Sur le troisième moyen
Enoncé du moyen
22. Le moyen critique l'arrêt attaqué en ce qu'il a confirmé l'ordonnance de refus de restitution de bien saisi rendue par la juge d'instruction, alors :
« 1°/ que les délits de blanchiment et d'association de malfaiteurs n'engendrent aucun avantage économique et ne peuvent donc créer de « produit » ; qu'en retenant que « le yacht [2] est susceptible de faire l'objet d'une confiscation en tant que produit des infractions visées », la chambre de l'instruction n'a pas justifié sa décision au regard des articles 131-21, alinéa 3, du code pénal, 99 et 591 du code de procédure pénale ;
2°/ que le caractère proportionné de l'atteinte portée au droit de propriété par la saisie doit être contrôlé à l'égard du tiers propriétaire qui en sollicite la restitution ; qu'en se bornant à s'assurer de la proportionnalité de l'atteinte portée par la saisie aux droits de M. [H] [D], mis en cause dans le cadre de l'information, sans opérer ce contrôle à l'égard des droits de la société exposante, laquelle invoquait pourtant dans ses écritures le caractère disproportionné de l'atteinte à son droit de propriété, la chambre de l'instruction n'a pas justifié sa décision au regard des articles 131-21, alinéa 6, du code pénal, dans sa rédaction antérieure à la loi du 24 juin 2024, 99, 591 du code de procédure pénale, ensemble l'article 1er protocole n° 1 additionnel à la Convention européenne des droits de l'homme. »
Réponse de la Cour
Sur le moyen, pris en sa première branche
23. Pour refuser de restituer le bien saisi, l'arrêt relève qu'il résulte de la procédure des indices tendant à démontrer que M. [D] [H] pourrait être impliqué dans un vaste schéma de blanchiment en bande organisée d'un crime ou d'un délit ayant notamment permis l'achat en France d'une propriété immobilière de 9 000 000 euros et l'acquisition d'un yacht d'une valeur estimée à 16 500 000 euros, sachant que pour l'application de l'article 324-1 du code pénal, les biens ou les revenus sont présumés être le produit direct ou indirect d'un crime ou d'un délit dès lors que les conditions matérielles, juridiques ou financières de l'opération de placement, de dissimulation ou de conversion ne peuvent avoir d'autre justification que de dissimuler l'origine ou le bénéficiaire effectif de ces biens ou revenus.

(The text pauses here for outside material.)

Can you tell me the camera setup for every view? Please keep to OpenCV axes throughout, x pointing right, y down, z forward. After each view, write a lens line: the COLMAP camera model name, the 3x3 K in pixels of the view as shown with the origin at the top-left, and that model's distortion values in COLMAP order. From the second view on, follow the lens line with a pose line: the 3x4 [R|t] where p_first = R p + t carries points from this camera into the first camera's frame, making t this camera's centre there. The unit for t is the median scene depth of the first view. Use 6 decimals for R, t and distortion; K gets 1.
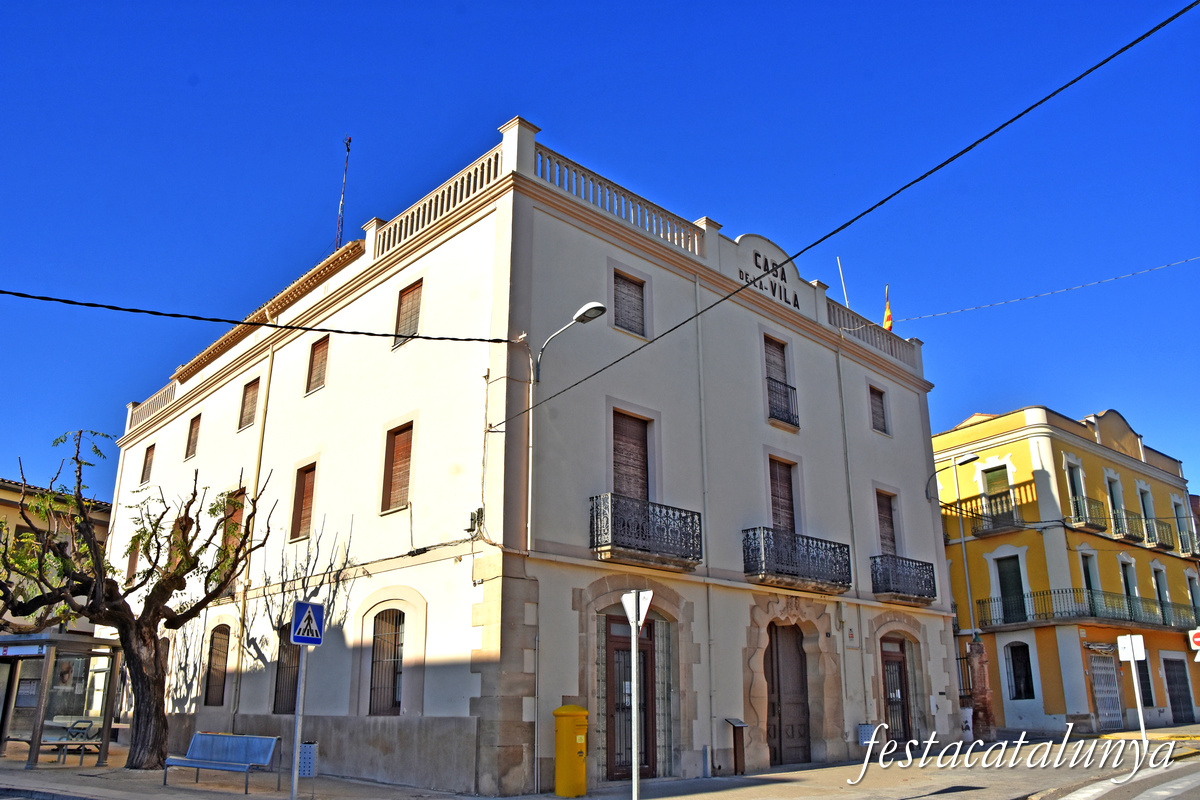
lens RADIAL K [[900.9, 0, 600.0], [0, 900.9, 400.0], [0, 0, 1]] dist [-0.088274, -0.000433]
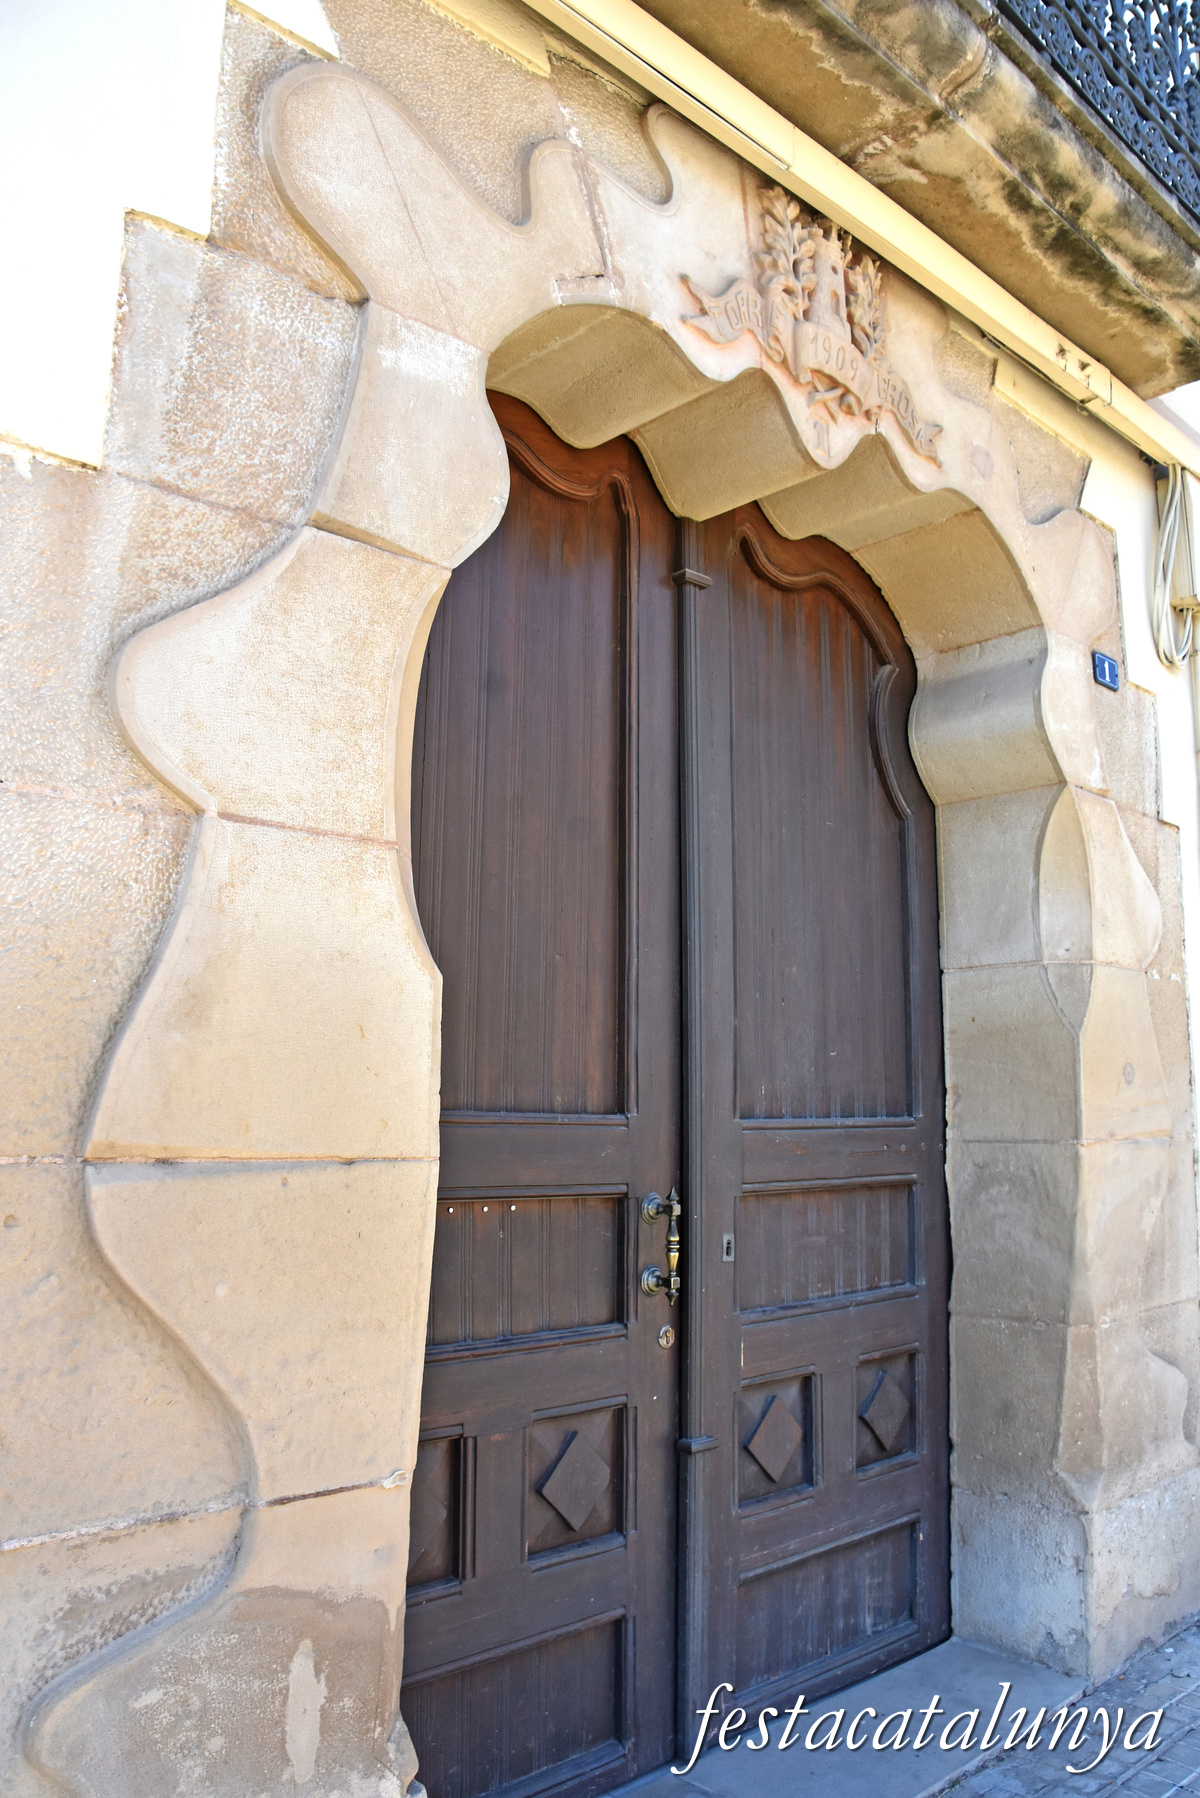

24. Les juges observent que l'utilisation d'une société basée aux Iles Caïmans pour immatriculer le yacht [2] procède du caractère présumé occulte de l'opération de blanchiment et de la volonté de dissimuler le véritable propriétaire du navire.
25. Ils retiennent que conformément aux dispositions des articles 131-21, alinéas 3 et 6, et 324-7 et 324-12 du code pénal et de l'article 706-148 du code de procédure pénale, l'infraction de blanchiment en bande organisée est punie de la confiscation de la chose qui en est le produit et/ou de tout ou partie des biens du condamné ou, sous réserve des droits du propriétaire de bonne foi, dont il a la libre disposition, quelle qu'en soit la nature, meubles ou immeubles, divis ou indivis.
26. Ils concluent que le yacht [2] est susceptible de confiscation à ces deux titres.
27. En statuant ainsi, par des énonciations dont il ressort qu'en désignant le produit de l'infraction, les juges ont entendu viser son objet, soumis au même régime juridique, la chambre de l'instruction n'a méconnu aucun des textes visés au moyen.
28. Ainsi, le grief doit être écarté.
Sur le moyen, pris en sa seconde branche
29. Le grief est inopérant, dès lors que l'arrêt retient, notamment, que le bien est confiscable au titre d'objet de l'infraction et que le maintien de la saisie de l'objet ou du produit de l'infraction n'est pas subordonné à la mise en oeuvre d'un contrôle de proportionnalité de l'atteinte portée par le maintien de la mesure au droit de propriété.
30. Ainsi, le moyen doit être écarté.
31. Par ailleurs, l'arrêt est régulier en la forme.
PAR CES MOTIFS, la Cour :
REJETTE le pourvoi ;
Ainsi fait et jugé par la Cour de cassation, chambre criminelle, et prononcé par le président en son audience publique du douze février deux mille vingt-cinq.